YOUR OBJECTIVE: Exactly what is written in the records below should be returned, minus the images.

----- DATASET EXTRACT -----

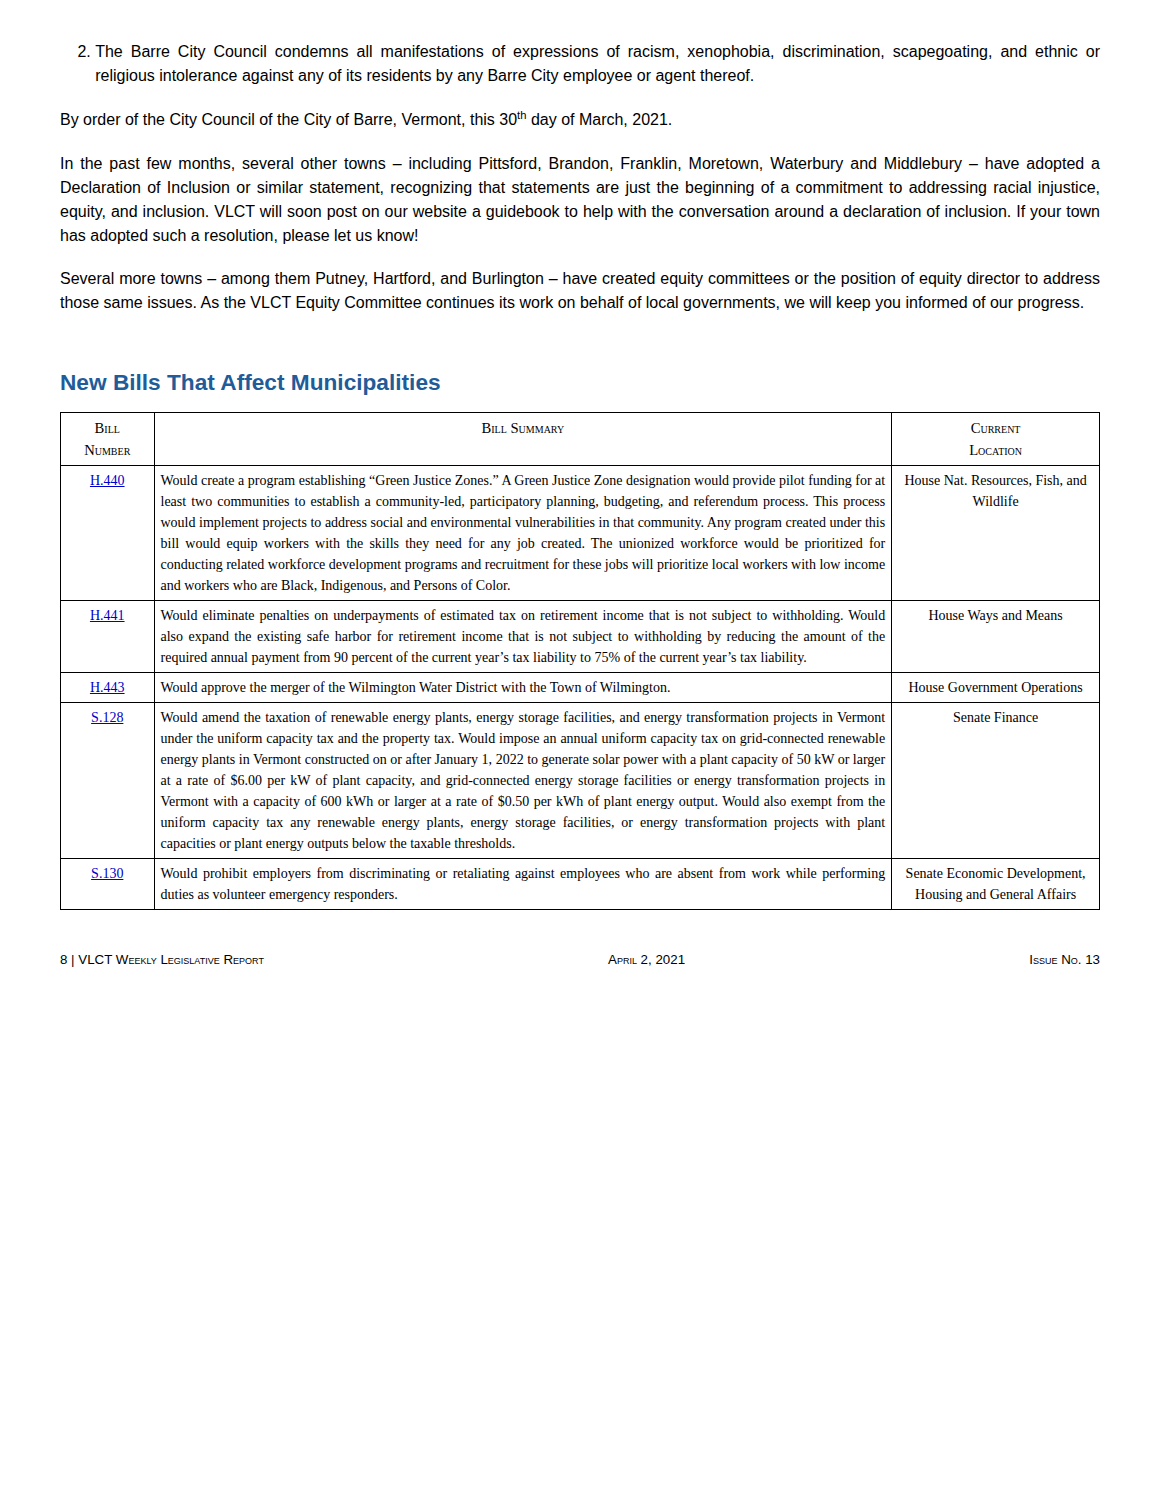The Barre City Council condemns all manifestations of expressions of racism, xenophobia, discrimination, scapegoating, and ethnic or religious intolerance against any of its residents by any Barre City employee or agent thereof.
By order of the City Council of the City of Barre, Vermont, this 30th day of March, 2021.
In the past few months, several other towns – including Pittsford, Brandon, Franklin, Moretown, Waterbury and Middlebury – have adopted a Declaration of Inclusion or similar statement, recognizing that statements are just the beginning of a commitment to addressing racial injustice, equity, and inclusion. VLCT will soon post on our website a guidebook to help with the conversation around a declaration of inclusion. If your town has adopted such a resolution, please let us know!
Several more towns – among them Putney, Hartford, and Burlington – have created equity committees or the position of equity director to address those same issues. As the VLCT Equity Committee continues its work on behalf of local governments, we will keep you informed of our progress.
New Bills That Affect Municipalities
| Bill Number | Bill Summary | Current Location |
| --- | --- | --- |
| H.440 | Would create a program establishing “Green Justice Zones.” A Green Justice Zone designation would provide pilot funding for at least two communities to establish a community-led, participatory planning, budgeting, and referendum process. This process would implement projects to address social and environmental vulnerabilities in that community. Any program created under this bill would equip workers with the skills they need for any job created. The unionized workforce would be prioritized for conducting related workforce development programs and recruitment for these jobs will prioritize local workers with low income and workers who are Black, Indigenous, and Persons of Color. | House Nat. Resources, Fish, and Wildlife |
| H.441 | Would eliminate penalties on underpayments of estimated tax on retirement income that is not subject to withholding. Would also expand the existing safe harbor for retirement income that is not subject to withholding by reducing the amount of the required annual payment from 90 percent of the current year’s tax liability to 75% of the current year’s tax liability. | House Ways and Means |
| H.443 | Would approve the merger of the Wilmington Water District with the Town of Wilmington. | House Government Operations |
| S.128 | Would amend the taxation of renewable energy plants, energy storage facilities, and energy transformation projects in Vermont under the uniform capacity tax and the property tax. Would impose an annual uniform capacity tax on grid-connected renewable energy plants in Vermont constructed on or after January 1, 2022 to generate solar power with a plant capacity of 50 kW or larger at a rate of $6.00 per kW of plant capacity, and grid-connected energy storage facilities or energy transformation projects in Vermont with a capacity of 600 kWh or larger at a rate of $0.50 per kWh of plant energy output. Would also exempt from the uniform capacity tax any renewable energy plants, energy storage facilities, or energy transformation projects with plant capacities or plant energy outputs below the taxable thresholds. | Senate Finance |
| S.130 | Would prohibit employers from discriminating or retaliating against employees who are absent from work while performing duties as volunteer emergency responders. | Senate Economic Development, Housing and General Affairs |
8 | VLCT Weekly Legislative Report April 2, 2021 Issue No. 13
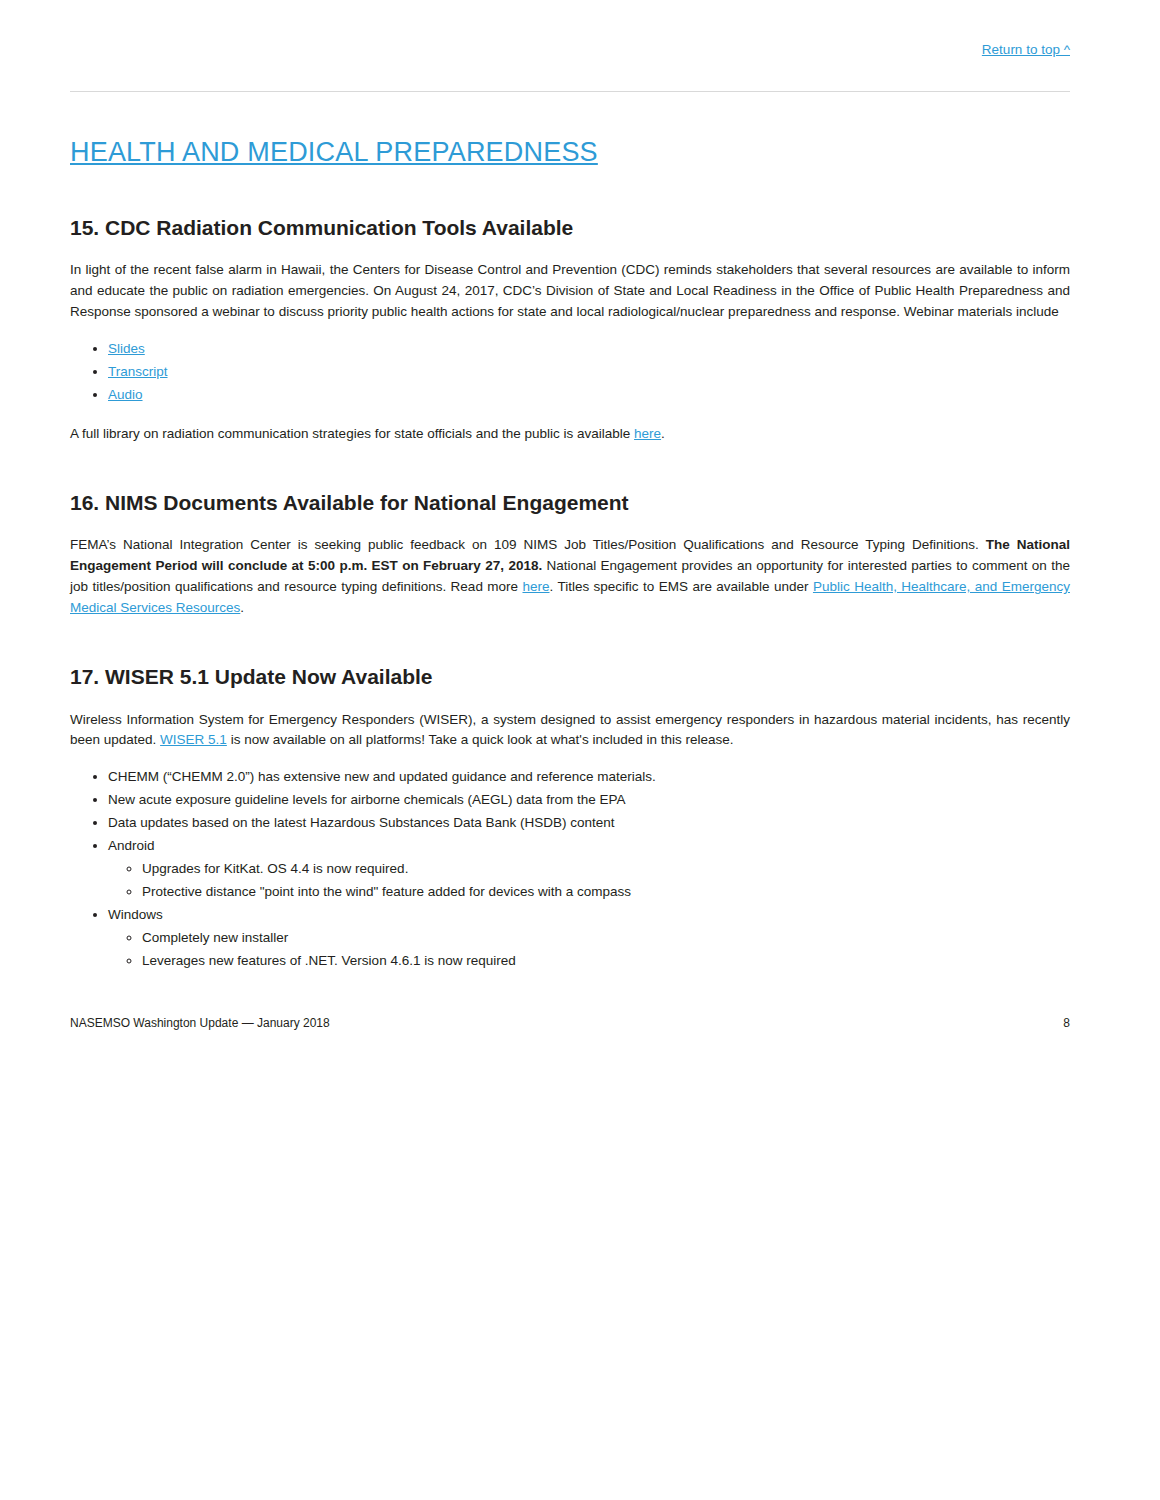Return to top ^
HEALTH AND MEDICAL PREPAREDNESS
15. CDC Radiation Communication Tools Available
In light of the recent false alarm in Hawaii, the Centers for Disease Control and Prevention (CDC) reminds stakeholders that several resources are available to inform and educate the public on radiation emergencies. On August 24, 2017, CDC’s Division of State and Local Readiness in the Office of Public Health Preparedness and Response sponsored a webinar to discuss priority public health actions for state and local radiological/nuclear preparedness and response. Webinar materials include
Slides
Transcript
Audio
A full library on radiation communication strategies for state officials and the public is available here.
16. NIMS Documents Available for National Engagement
FEMA’s National Integration Center is seeking public feedback on 109 NIMS Job Titles/Position Qualifications and Resource Typing Definitions. The National Engagement Period will conclude at 5:00 p.m. EST on February 27, 2018. National Engagement provides an opportunity for interested parties to comment on the job titles/position qualifications and resource typing definitions. Read more here. Titles specific to EMS are available under Public Health, Healthcare, and Emergency Medical Services Resources.
17. WISER 5.1 Update Now Available
Wireless Information System for Emergency Responders (WISER), a system designed to assist emergency responders in hazardous material incidents, has recently been updated. WISER 5.1 is now available on all platforms! Take a quick look at what's included in this release.
CHEMM (“CHEMM 2.0”) has extensive new and updated guidance and reference materials.
New acute exposure guideline levels for airborne chemicals (AEGL) data from the EPA
Data updates based on the latest Hazardous Substances Data Bank (HSDB) content
Android
Upgrades for KitKat. OS 4.4 is now required.
Protective distance "point into the wind" feature added for devices with a compass
Windows
Completely new installer
Leverages new features of .NET. Version 4.6.1 is now required
NASEMSO Washington Update — January 2018 8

-----

ANSWER TO THIS PROBLEM:
The Barre City Council condemns all manifestations of expressions of racism, xenophobia, discrimination, scapegoating, and ethnic or religious intolerance against any of its residents by any Barre City employee or agent thereof.
By order of the City Council of the City of Barre, Vermont, this 30th day of March, 2021.
In the past few months, several other towns – including Pittsford, Brandon, Franklin, Moretown, Waterbury and Middlebury – have adopted a Declaration of Inclusion or similar statement, recognizing that statements are just the beginning of a commitment to addressing racial injustice, equity, and inclusion. VLCT will soon post on our website a guidebook to help with the conversation around a declaration of inclusion. If your town has adopted such a resolution, please let us know!
Several more towns – among them Putney, Hartford, and Burlington – have created equity committees or the position of equity director to address those same issues. As the VLCT Equity Committee continues its work on behalf of local governments, we will keep you informed of our progress.
New Bills That Affect Municipalities
| Bill Number | Bill Summary | Current Location |
| --- | --- | --- |
| H.440 | Would create a program establishing “Green Justice Zones.” A Green Justice Zone designation would provide pilot funding for at least two communities to establish a community-led, participatory planning, budgeting, and referendum process. This process would implement projects to address social and environmental vulnerabilities in that community. Any program created under this bill would equip workers with the skills they need for any job created. The unionized workforce would be prioritized for conducting related workforce development programs and recruitment for these jobs will prioritize local workers with low income and workers who are Black, Indigenous, and Persons of Color. | House Nat. Resources, Fish, and Wildlife |
| H.441 | Would eliminate penalties on underpayments of estimated tax on retirement income that is not subject to withholding. Would also expand the existing safe harbor for retirement income that is not subject to withholding by reducing the amount of the required annual payment from 90 percent of the current year’s tax liability to 75% of the current year’s tax liability. | House Ways and Means |
| H.443 | Would approve the merger of the Wilmington Water District with the Town of Wilmington. | House Government Operations |
| S.128 | Would amend the taxation of renewable energy plants, energy storage facilities, and energy transformation projects in Vermont under the uniform capacity tax and the property tax. Would impose an annual uniform capacity tax on grid-connected renewable energy plants in Vermont constructed on or after January 1, 2022 to generate solar power with a plant capacity of 50 kW or larger at a rate of $6.00 per kW of plant capacity, and grid-connected energy storage facilities or energy transformation projects in Vermont with a capacity of 600 kWh or larger at a rate of $0.50 per kWh of plant energy output. Would also exempt from the uniform capacity tax any renewable energy plants, energy storage facilities, or energy transformation projects with plant capacities or plant energy outputs below the taxable thresholds. | Senate Finance |
| S.130 | Would prohibit employers from discriminating or retaliating against employees who are absent from work while performing duties as volunteer emergency responders. | Senate Economic Development, Housing and General Affairs |
8 | VLCT Weekly Legislative Report April 2, 2021 Issue No. 13
Return to top ^
HEALTH AND MEDICAL PREPAREDNESS
15. CDC Radiation Communication Tools Available
In light of the recent false alarm in Hawaii, the Centers for Disease Control and Prevention (CDC) reminds stakeholders that several resources are available to inform and educate the public on radiation emergencies. On August 24, 2017, CDC’s Division of State and Local Readiness in the Office of Public Health Preparedness and Response sponsored a webinar to discuss priority public health actions for state and local radiological/nuclear preparedness and response. Webinar materials include
Slides
Transcript
Audio
A full library on radiation communication strategies for state officials and the public is available here.
16. NIMS Documents Available for National Engagement
FEMA’s National Integration Center is seeking public feedback on 109 NIMS Job Titles/Position Qualifications and Resource Typing Definitions. The National Engagement Period will conclude at 5:00 p.m. EST on February 27, 2018. National Engagement provides an opportunity for interested parties to comment on the job titles/position qualifications and resource typing definitions. Read more here. Titles specific to EMS are available under Public Health, Healthcare, and Emergency Medical Services Resources.
17. WISER 5.1 Update Now Available
Wireless Information System for Emergency Responders (WISER), a system designed to assist emergency responders in hazardous material incidents, has recently been updated. WISER 5.1 is now available on all platforms! Take a quick look at what's included in this release.
CHEMM (“CHEMM 2.0”) has extensive new and updated guidance and reference materials.
New acute exposure guideline levels for airborne chemicals (AEGL) data from the EPA
Data updates based on the latest Hazardous Substances Data Bank (HSDB) content
Android
Upgrades for KitKat. OS 4.4 is now required.
Protective distance "point into the wind" feature added for devices with a compass
Windows
Completely new installer
Leverages new features of .NET. Version 4.6.1 is now required
NASEMSO Washington Update — January 2018 8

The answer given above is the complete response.